Red Hat Bugzilla – Bug 460636
CVE-2008-4937 openoffice.org-core: Insecure temporary file usage
Last modified: 2008-11-06 05:55:18 EST
The version of the openoffice.org-core package as shipped with Fedora
release of 9 (openoffice.org-core-2.4.1-17.4.fc9.*) is prone to the symlink
Affected file: /usr/lib/openoffice.org/program/senddoc
Relevant part of the code:
2 URI_ENCODE="`dirname $0`/uri-encode"
4 echo "$@" > /tmp/log.obr.$$
5 echo "$#" >> /tmp/log.obr.$$
A malicious user could precreate a symbolic link to file /tmp/log.obr.$$
(pids are assigned in subsequent order and even it is not too hard to create
a symlinks to all 64K pids). Subsequent run of the oo* command and sending
the message as part of the mail would destroy / truncate the size of the
synlink target to zero.
Affected openoffice.org-core versions:
This issue does not affect the versions of the openoffice.org-core package,
as shipped with Red Hat Enterprise Linux 3, 4 and 5 and within Fedora
releases of 8 and 10.
This issue affects only version of the openoffice.org-core package,
as shipped within the Fedora release of 9 (openoffice.org-core-2.4.1-17.4.fc9).
The pending update at
includes the openoffice.org-2.4.0.ooo93119.shell.echos.patch fix for this
openoffice.org-2.4.1-17.6.fc9 has been pushed to the Fedora 9 stable repository. If problems still persist, please make note of it in this bug report.
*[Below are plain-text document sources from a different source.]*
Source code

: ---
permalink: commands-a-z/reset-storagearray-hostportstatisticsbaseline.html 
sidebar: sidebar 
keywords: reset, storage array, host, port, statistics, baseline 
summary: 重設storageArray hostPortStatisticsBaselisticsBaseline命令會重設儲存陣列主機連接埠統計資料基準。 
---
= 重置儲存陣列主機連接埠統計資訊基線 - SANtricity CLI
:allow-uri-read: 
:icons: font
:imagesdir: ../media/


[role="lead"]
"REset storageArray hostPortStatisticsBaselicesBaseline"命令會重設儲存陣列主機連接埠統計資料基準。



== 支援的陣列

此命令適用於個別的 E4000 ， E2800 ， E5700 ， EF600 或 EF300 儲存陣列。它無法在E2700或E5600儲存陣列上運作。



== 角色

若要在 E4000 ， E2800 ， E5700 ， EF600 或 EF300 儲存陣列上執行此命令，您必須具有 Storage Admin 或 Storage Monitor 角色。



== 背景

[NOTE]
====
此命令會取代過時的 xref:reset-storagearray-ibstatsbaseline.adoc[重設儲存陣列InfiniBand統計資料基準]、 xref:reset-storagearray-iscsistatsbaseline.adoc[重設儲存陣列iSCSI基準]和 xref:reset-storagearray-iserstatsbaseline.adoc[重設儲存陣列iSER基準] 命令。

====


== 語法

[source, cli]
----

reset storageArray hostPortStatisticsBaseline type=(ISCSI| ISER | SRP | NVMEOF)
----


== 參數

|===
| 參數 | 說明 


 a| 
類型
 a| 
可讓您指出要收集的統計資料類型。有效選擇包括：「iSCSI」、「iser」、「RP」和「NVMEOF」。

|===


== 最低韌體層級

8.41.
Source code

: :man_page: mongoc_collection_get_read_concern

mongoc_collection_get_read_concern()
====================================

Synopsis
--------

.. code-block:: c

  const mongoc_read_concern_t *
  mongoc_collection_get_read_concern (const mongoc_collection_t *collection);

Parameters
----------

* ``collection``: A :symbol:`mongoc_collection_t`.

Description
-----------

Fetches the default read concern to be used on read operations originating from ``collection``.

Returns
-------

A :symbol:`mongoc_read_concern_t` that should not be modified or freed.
CVE id CVE-2008-4937 was assigned to this issue:
senddoc in OpenOffice.org (OOo) 2.4.1 allows local users to overwrite
arbitrary files via a symlink attack on a /tmp/log.obr.##### temporary
Affected Fedora 9 packages fixed via:
No other OpenOffice.org version we ship was affected by this problem (see comment #0).